Mandei trocar os crisântemos por outra flor. Uma flor que
conheci naquele instante. Agora já não me lembro do nome, mas no momento me pareceu importante.
Pessoalmente, não gosto da aparência do crisântemo, nem tampouco do
cheiro. Tadinha da feinha fedida, foi preterida.
Crisântemos me remetem à ideia de morte. Estranho hábito de negar o óbvio, até no mais banal detalhe. De repente, aquela
opinião (de quem já não pode opinar) tornar-se a mais imprescindível.
O rosto enrugado, arroxeado e cansado, quase aflito, pedi para maquiar. Não
ficou uma ruga no seu rosto. Nem mesmo ao redor dos olhos. Fecharam a sua boca
que antes estava aberta. Pintaram-na com um coral suave.
No canto esquerdo da sua
boca havia um pequeno machucado cor de canela, mas sua aparência era de extrema tranquilidade. Minha mãe usaria o adjetivo “serena” (acho que o usou). Minha mãe, uma mulher de
tantos adjetivos, sempre usa o mesmo para os mortos. Acho que por não termos muita
intimidade com a morte, a tratamos de uma maneira formal e usamos, para ela,
sempre os mesmos adjetivos. Serena.
Quando, naquele subsolo escuro e triste, vi sua boca aberta, fiquei com a angustiante impressão
de que, talvez nos últimos momentos, você tenha lutado pedindo para o ar entrar.
Agora penso talvez que sua luta fosse para não deixar o restinho de você partir. Você foi uma lutadora, mesmo quando já não havia vida. Rendeu-se quando já não via motivos para
escapar. Partiu. Quieta. Serena.
As flores, o manto de cetim que cobria suas pernas, o véu:
tudo era branco. Escolha óbvia pela paz. O terço era azul. Estava na sua
cabeceira. Gostaria de saber a sua história. Certamente era sagrado.
Quem o
teria abençoado? Não sei. Queria que fosse um novo, mas não havia tempo. Que
bobagem tentar pintar a tristeza de branco.
Entre suas poucas peças de roupa, insegura, escolhi uma
camisa roxa. Sempre soube da sua preferência pelas cores claras, mas escolhi a
roxa. A insegurança, aquietei. Mandaram-me levar fraldas, sem entender, obedeci.
A morte é um mistério e esta seria apenas uma das coisas que eu não entenderia
naquela madrugada quente, em que eu, misteriosamente, morria de frio.
Havia dois lindos arranjos de flores à sua volta. Um deles
expressava o amor da família, o outro, do esposo que você ainda acreditava ser
seu. O esposo, que já não era seu, sempre foi o mais emocionado durante a
cerimônia. Com você partia também grande parte das lembranças dele. Nem todas boas,
nem todas ruins também. Não foram poucas as vezes que eu o vi recorrendo ao
antigo lenço de pano, para tentar esconder a saudade.
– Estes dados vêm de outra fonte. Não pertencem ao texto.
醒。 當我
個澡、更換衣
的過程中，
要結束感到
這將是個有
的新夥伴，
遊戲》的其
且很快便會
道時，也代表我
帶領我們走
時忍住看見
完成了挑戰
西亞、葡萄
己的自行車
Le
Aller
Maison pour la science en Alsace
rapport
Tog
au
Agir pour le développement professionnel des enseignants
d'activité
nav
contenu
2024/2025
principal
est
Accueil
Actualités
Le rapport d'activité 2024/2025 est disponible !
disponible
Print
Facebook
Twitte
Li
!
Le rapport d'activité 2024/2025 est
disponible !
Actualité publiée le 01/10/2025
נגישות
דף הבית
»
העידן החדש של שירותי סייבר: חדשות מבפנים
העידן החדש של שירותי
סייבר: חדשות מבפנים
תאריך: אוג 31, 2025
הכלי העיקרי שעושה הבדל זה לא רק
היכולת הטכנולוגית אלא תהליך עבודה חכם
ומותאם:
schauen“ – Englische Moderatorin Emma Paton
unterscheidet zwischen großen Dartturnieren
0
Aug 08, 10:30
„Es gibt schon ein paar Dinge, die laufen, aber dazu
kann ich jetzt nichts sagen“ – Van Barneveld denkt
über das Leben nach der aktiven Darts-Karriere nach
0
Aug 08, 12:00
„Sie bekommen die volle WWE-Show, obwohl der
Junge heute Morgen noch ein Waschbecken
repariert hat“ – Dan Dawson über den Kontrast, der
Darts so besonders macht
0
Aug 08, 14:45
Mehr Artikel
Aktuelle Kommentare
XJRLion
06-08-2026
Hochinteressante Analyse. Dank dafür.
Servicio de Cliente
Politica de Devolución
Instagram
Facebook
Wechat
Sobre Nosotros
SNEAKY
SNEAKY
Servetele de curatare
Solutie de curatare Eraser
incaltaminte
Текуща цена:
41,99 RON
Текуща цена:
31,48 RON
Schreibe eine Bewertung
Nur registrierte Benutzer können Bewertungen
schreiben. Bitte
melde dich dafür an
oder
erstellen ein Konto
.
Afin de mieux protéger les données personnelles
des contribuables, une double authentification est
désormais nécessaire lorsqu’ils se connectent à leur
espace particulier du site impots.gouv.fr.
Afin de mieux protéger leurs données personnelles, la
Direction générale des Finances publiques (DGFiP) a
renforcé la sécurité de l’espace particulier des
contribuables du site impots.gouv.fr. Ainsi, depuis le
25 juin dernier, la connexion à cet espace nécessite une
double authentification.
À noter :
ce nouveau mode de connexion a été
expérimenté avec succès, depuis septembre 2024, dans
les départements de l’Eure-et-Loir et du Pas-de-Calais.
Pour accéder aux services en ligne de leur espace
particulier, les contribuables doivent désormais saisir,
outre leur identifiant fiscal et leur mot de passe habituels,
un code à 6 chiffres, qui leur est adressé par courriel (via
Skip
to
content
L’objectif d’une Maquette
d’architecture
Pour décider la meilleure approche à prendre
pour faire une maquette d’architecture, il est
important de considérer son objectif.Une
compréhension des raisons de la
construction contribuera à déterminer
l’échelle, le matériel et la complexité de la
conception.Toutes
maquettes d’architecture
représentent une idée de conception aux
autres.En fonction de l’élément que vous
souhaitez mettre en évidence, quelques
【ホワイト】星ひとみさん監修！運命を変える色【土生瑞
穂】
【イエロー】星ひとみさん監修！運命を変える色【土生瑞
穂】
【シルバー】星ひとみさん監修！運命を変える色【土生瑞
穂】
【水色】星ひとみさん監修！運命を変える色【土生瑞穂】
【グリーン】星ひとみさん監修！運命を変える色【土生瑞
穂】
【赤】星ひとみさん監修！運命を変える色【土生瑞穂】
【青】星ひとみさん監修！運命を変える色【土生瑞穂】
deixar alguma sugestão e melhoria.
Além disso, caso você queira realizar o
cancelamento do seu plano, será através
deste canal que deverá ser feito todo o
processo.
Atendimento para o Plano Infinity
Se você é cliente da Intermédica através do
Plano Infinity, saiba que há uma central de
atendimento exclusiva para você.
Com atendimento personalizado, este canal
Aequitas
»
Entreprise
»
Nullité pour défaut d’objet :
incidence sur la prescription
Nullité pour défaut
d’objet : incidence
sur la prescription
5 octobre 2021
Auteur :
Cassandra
Suas mãos estavam arroxeadas, sofridas, machucadas e seguravam-se ao terço azul.
Mãos pequenas, magras e tristes. Machucadas demais, como todos nós.
No pescoço, restaram alguns pontos de uma última tentativa
de resistência. Procurei esconder fechando o colarinho da sua blusa roxa. Nos últimos momentos tentei dar todo o carinho sincero que
eu achava que fiquei te devendo.
Desculpe se não foi suficiente, nunca é. Desculpa se não fui suficiente, nunca sou. Saiba
que, pelo simples fato de usar usar tailleur caramelo, retocar as sobrancelhas e
nunca deixar cair nada, você é, para mim, digna de muita admiração. Acho que nunca te disse isso.
Fica tranquila. Parte sossegada. Vou tentar cuidar das
coisas que você deixou no caminho.
Talvez não seja tão caprichosa como certamente você seria. Certamente deixarei cair umas peças, quebrarei algumas. Nem, certamente, tão delicada. Mas saiba que vou tentar ficar com um pouco de
tudo o que eu, mesmo sem saber, admirava em você.
Partida de Yara, em 21 de setembro de 2015.